TwitterAgent.channels.MemChannel.type = memory
TwitterAgent.channels.MemChannel.capacity = 10000
TwitterAgent.channels.MemChannel.transactionCapacity = 100

Each object that is defined will be referenced by these names throughout the rest of the configuration. Most Flume configuration entries will follow a format very similar to the configuration of log4j appenders. An entry will look like[agent_name].[object_type].[object_name].[parameter_name], where [object_type] is one of sources, channels, or sinks.


Channels act as a pathway between the sources and sinks. Events are added to channels by sources, and later removed from the channels by sinks. Flume dataflows can actually support multiple channels, which enables more complicated dataflows, such as fanning out for replication purposes.

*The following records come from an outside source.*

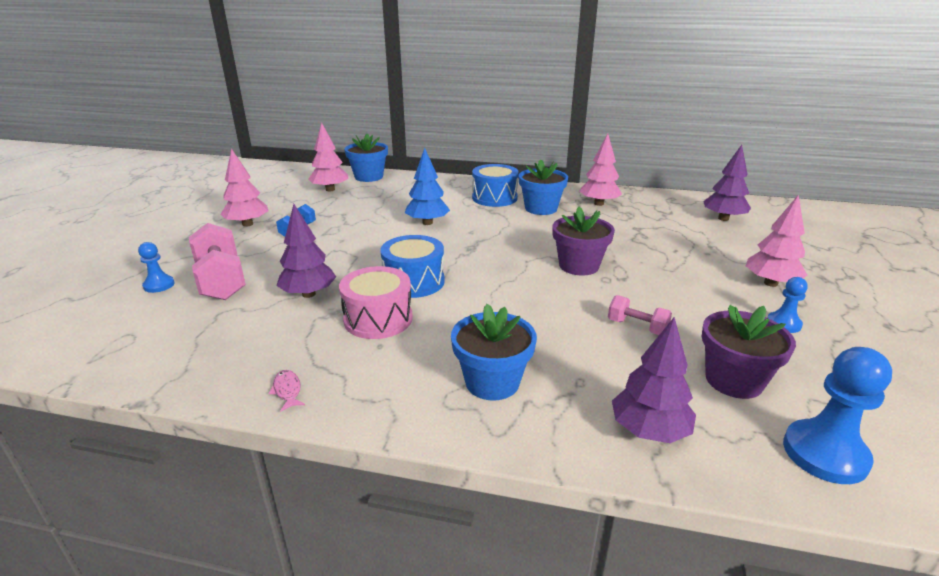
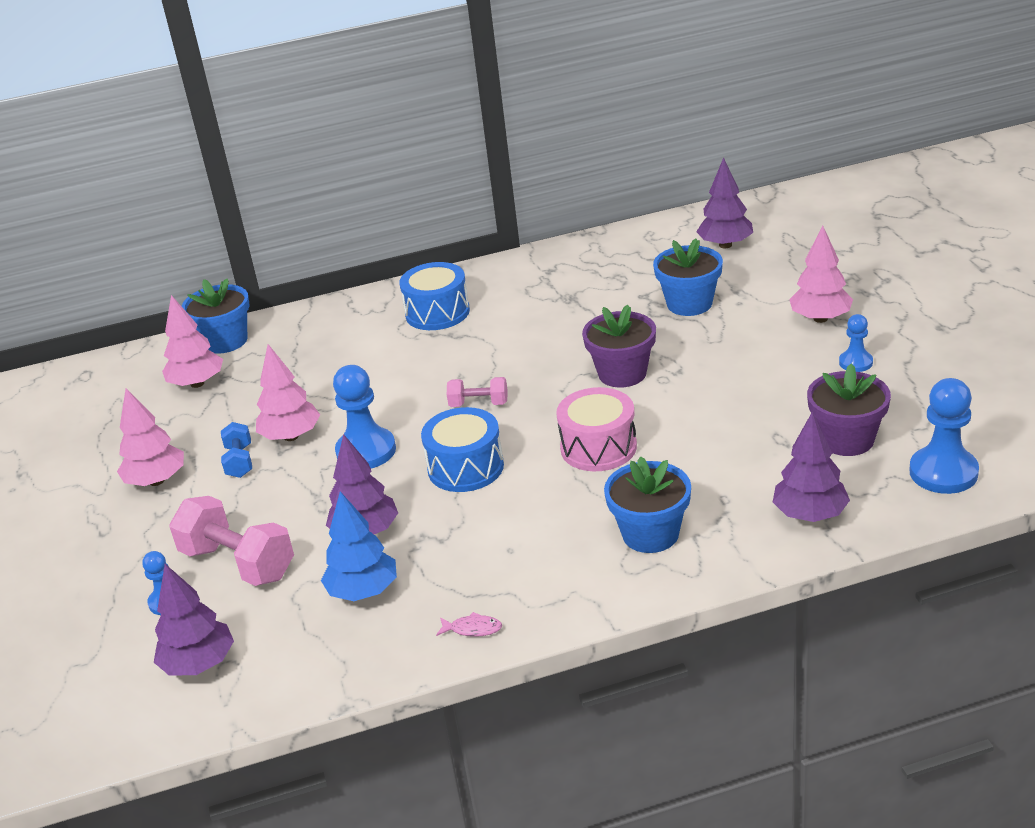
camera: 25 degrees left, 5 degrees up
pink fish [268,370,305,412] -> pink fish turned 150 degrees clockwise [436,612,502,637]
pink drum [339,266,413,339] -> pink drum moved to [556,387,637,471]
blue tree [405,148,450,225] -> blue tree moved to [321,491,397,601]
blue flower pot [518,159,568,215] -> blue flower pot moved to [653,238,723,316]
pink tree [579,133,622,206] -> pink tree moved to [256,344,320,441]
pink dumbbell [608,295,672,335] -> pink dumbbell moved to [447,377,507,407]
none -> purple tree [154,564,234,676]
none -> blue pawn [333,365,396,468]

In the case of the Twitter example, we’ve defined a memory channel:

TwitterAgent.channels.MemChannel.type = memory

Memory channels use an in-memory queue to store events until they’re ready to be written to a sink. Memory channels are useful for dataflows that have a high throughput; however, since events are stored in memory in the channel, they may be lost if the agent experiences a failure. If the risk of data loss is not tolerable, this situation can be remedied using a different type of channel – i.e., with one that provides stronger guarantees of data durability like a FileChannel.


The final piece of the Flume dataflow is the sink. Sinks take events and send them to a resting location or forward them on to another agent. In the Twitter example, we utilized an HDFS sink, which writes events to a configured location in HDFS.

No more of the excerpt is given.